Possible uses for AI developers include responsive non-playable characters or automatic generation of images, code and game scenarios.

AI is also able to instantly create illustrations from text, allowing producers to better “communicate their vision,” according to Millet.

But the AI-conjured images could threaten the work of concept artists who visualize a video game world before it’s digitally created.

“I’m worried about the jobs,” Millet said.

‘Dream World’

Attracting tens of thousands of video game fans every year, Gamescom is an opportunity for studios to show off their latest creations.
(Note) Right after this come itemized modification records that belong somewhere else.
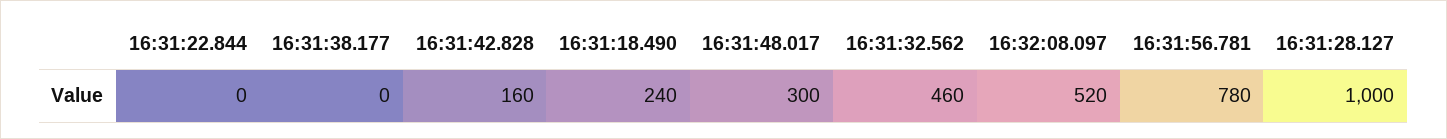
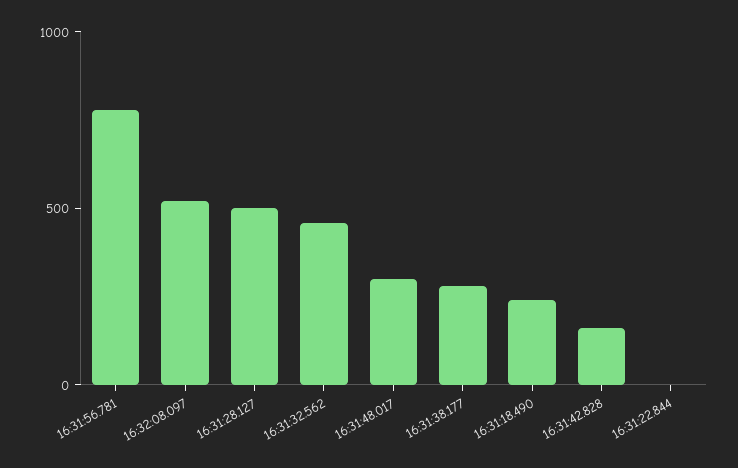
  {
    "16:31:22.844": 0,
-   "16:31:38.177": 0,
+   "16:31:38.177": 300,
    "16:31:42.828": 160,
    "16:31:18.490": 240,
    "16:31:48.017": 300,
    "16:31:32.562": 460,
    "16:32:08.097": 520,
    "16:31:56.781": 780,
-   "16:31:28.127": 1000
+   "16:31:28.127": 500
  }

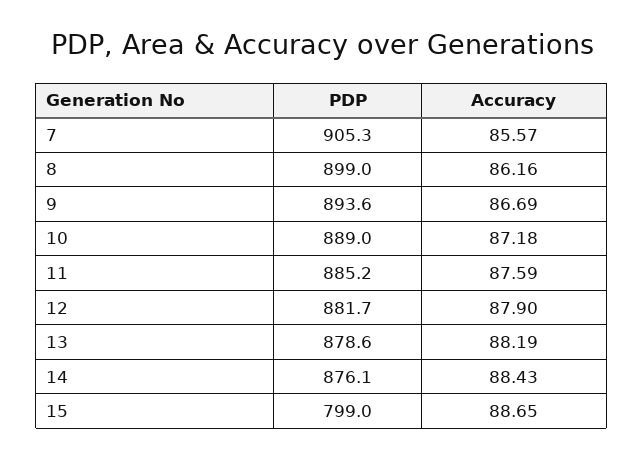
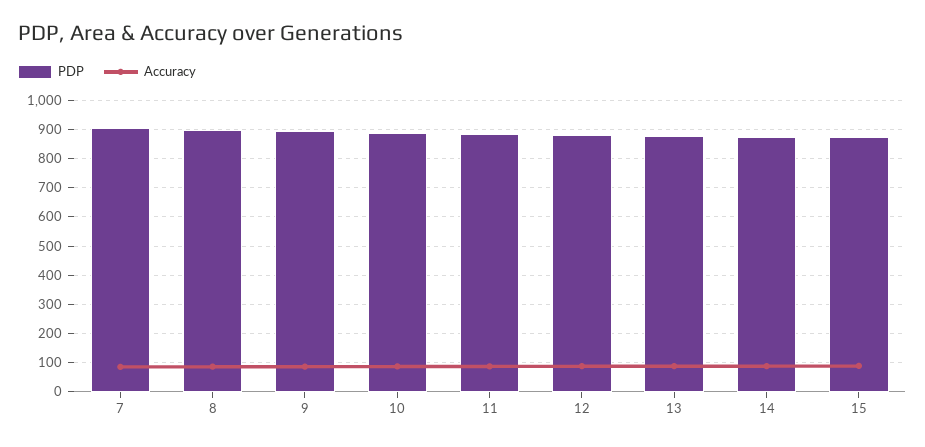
  {
    "PDP": {
      "7": 905.3,
      "8": 899,
      "9": 893.6,
      "10": 889,
      "11": 885.2,
      "12": 881.7,
      "13": 878.6,
      "14": 876.1,
-     "15": 799
+     "15": 875
    },
    "Accuracy": {
      "7": 85.57,
      "8": 86.16,
      "9": 86.69,
      "10": 87.18,
      "11": 87.59,
      "12": 87.9,
      "13": 88.19,
      "14": 88.43,
      "15": 88.65
    }
  }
Many players show up in cosplay costumes as they throng the stands to try out potential new hits – this year including ones that prominently feature artificial intelligence.
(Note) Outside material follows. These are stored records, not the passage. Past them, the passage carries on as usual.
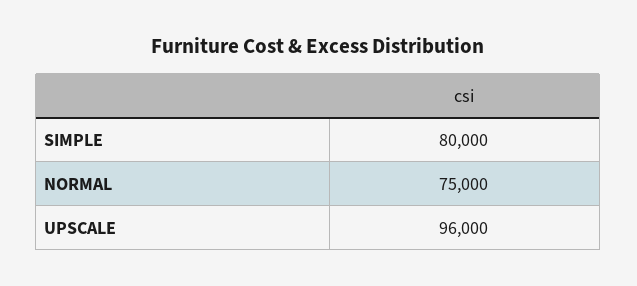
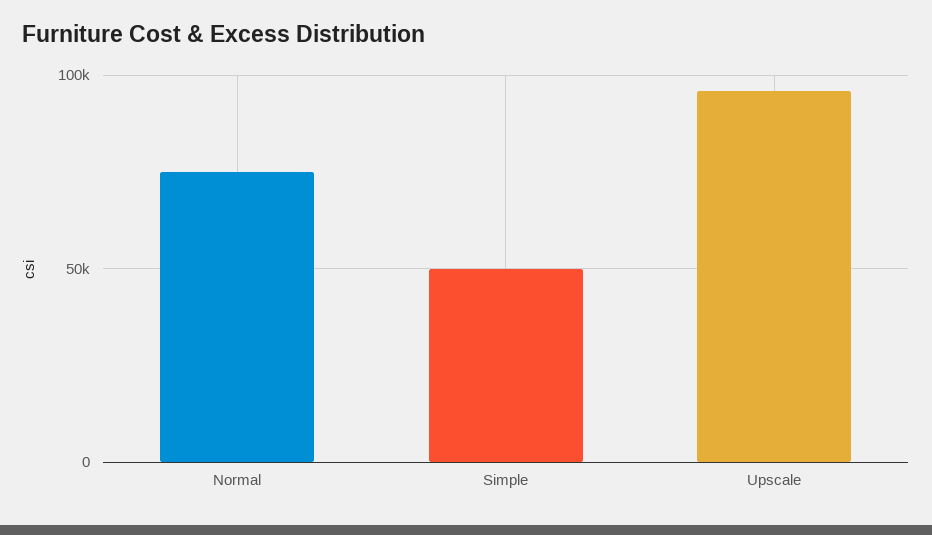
  {
-   "SIMPLE": 80000,
+   "SIMPLE": 50000,
    "NORMAL": 75000,
    "UPSCALE": 96000
  }

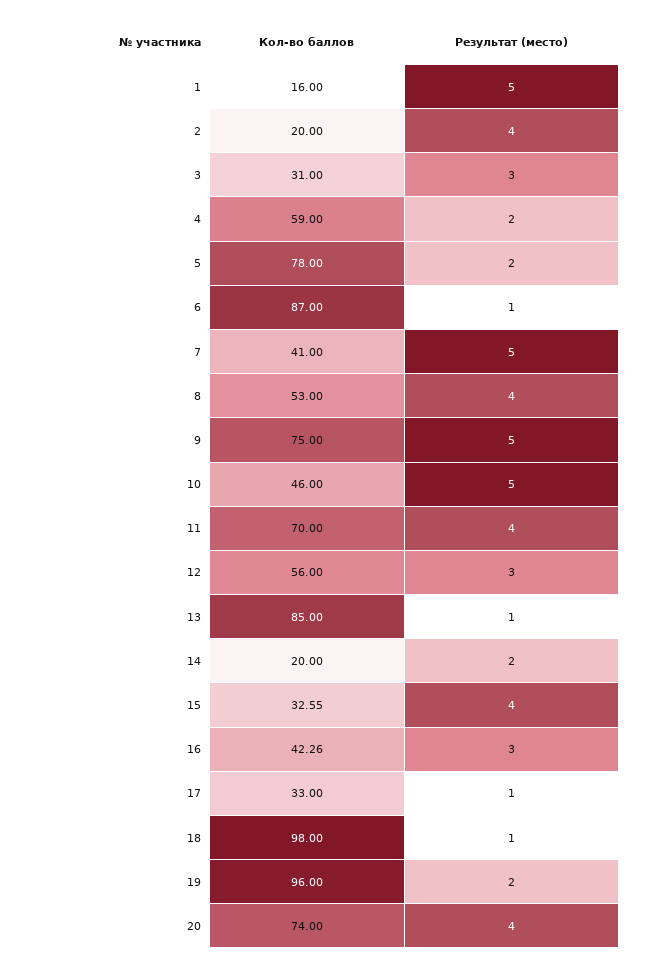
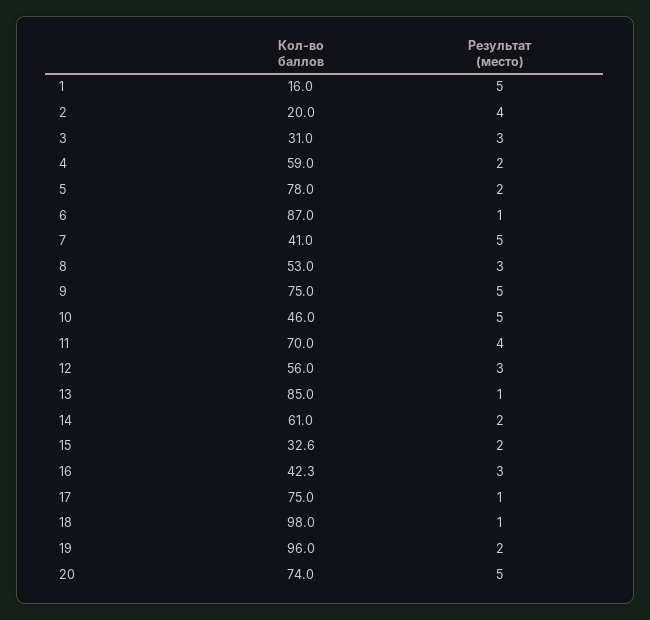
  {
    "Кол-во баллов": {
      "1": 16,
      "2": 20,
      "3": 31,
      "4": 59,
      "5": 78,
      "6": 87,
      "7": 41,
      "8": 53,
      "9": 75,
      "10": 46,
      "11": 70,
      "12": 56,
      "13": 85,
-     "14": 20,
+     "14": 61,
      "15": 32.55,
      "16": 42.26,
-     "17": 33,
+     "17": 75,
      "18": 98,
      "19": 96,
      "20": 74
    },
    "Результат (место)": {
      "1": 5,
      "2": 4,
      "3": 3,
      "4": 2,
      "5": 2,
      "6": 1,
      "7": 5,
-     "8": 4,
+     "8": 3,
      "9": 5,
      "10": 5,
      "11": 4,
      "12": 3,
      "13": 1,
      "14": 2,
-     "15": 4,
+     "15": 2,
      "16": 3,
      "17": 1,
      "18": 1,
      "19": 2,
-     "20": 4
+     "20": 5
    }
  }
Club Koala, from Singaporean studio Play for Fun, offers players the chance to “create your own dream world, a personalized paradise island with unique characters” generated by AI.

“AI has become an integral part of everyday life” and has “tremendous potential to take the gaming industry to the next level,” Play for Fun CEO Fang Han said in a statement.
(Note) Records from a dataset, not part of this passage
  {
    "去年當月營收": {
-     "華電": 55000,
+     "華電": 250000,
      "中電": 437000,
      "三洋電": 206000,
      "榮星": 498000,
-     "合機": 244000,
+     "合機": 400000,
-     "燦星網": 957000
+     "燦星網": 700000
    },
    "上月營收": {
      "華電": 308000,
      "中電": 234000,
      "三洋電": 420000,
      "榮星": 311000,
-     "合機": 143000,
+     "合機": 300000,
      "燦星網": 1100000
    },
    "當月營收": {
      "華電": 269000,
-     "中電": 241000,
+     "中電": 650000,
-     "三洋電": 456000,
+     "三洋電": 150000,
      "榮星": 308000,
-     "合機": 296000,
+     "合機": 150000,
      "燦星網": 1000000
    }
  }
Berlin-based Ivy Juice Games also said it now uses AI through its game creation process.

“We’re using it to generate lines of text… to get more stories into the game,” Ivy Juice Games’ Linus Gaertig told AFP at Gamescom.

It also uses AI “to generate code,” Gaertig said, offering developers a new way to create games themselves.

“(AI) makes the game more unpredictable, so the game feels more real,” said Sarah Brin of Kythera AI, which uses the technology to generate character movements.

A prime example was shown by American chipmaker Nvidia when it introduced ACE, a software aimed at developers to create “intelligent game characters” using AI.

His promotional video for ACE shows the player speaking through a microphone conversing with a virtual ramen noodle chef in a sci-fi bar.

How is the cook? “Not so good,” is the reply – crime is on the rise locally and the chef is worried.

However, using artificial intelligence to create vast virtual worlds could conflict with intellectual property rights claims over the original images used to create them.

“If you’re a major publisher and then you use generative AI and it turns out that what you used violated some copyright, then you’re open to some vulnerabilities,” said Kythera AI’s Brin.

Unlike many of its competitors, Brin’s company chose not to train its AI on open databases.

After all, in the US, artists have already jointly launched a lawsuit against Midjourney, Stable diffusion and DreamUp, three artificial intelligence models created using images collected from the Internet.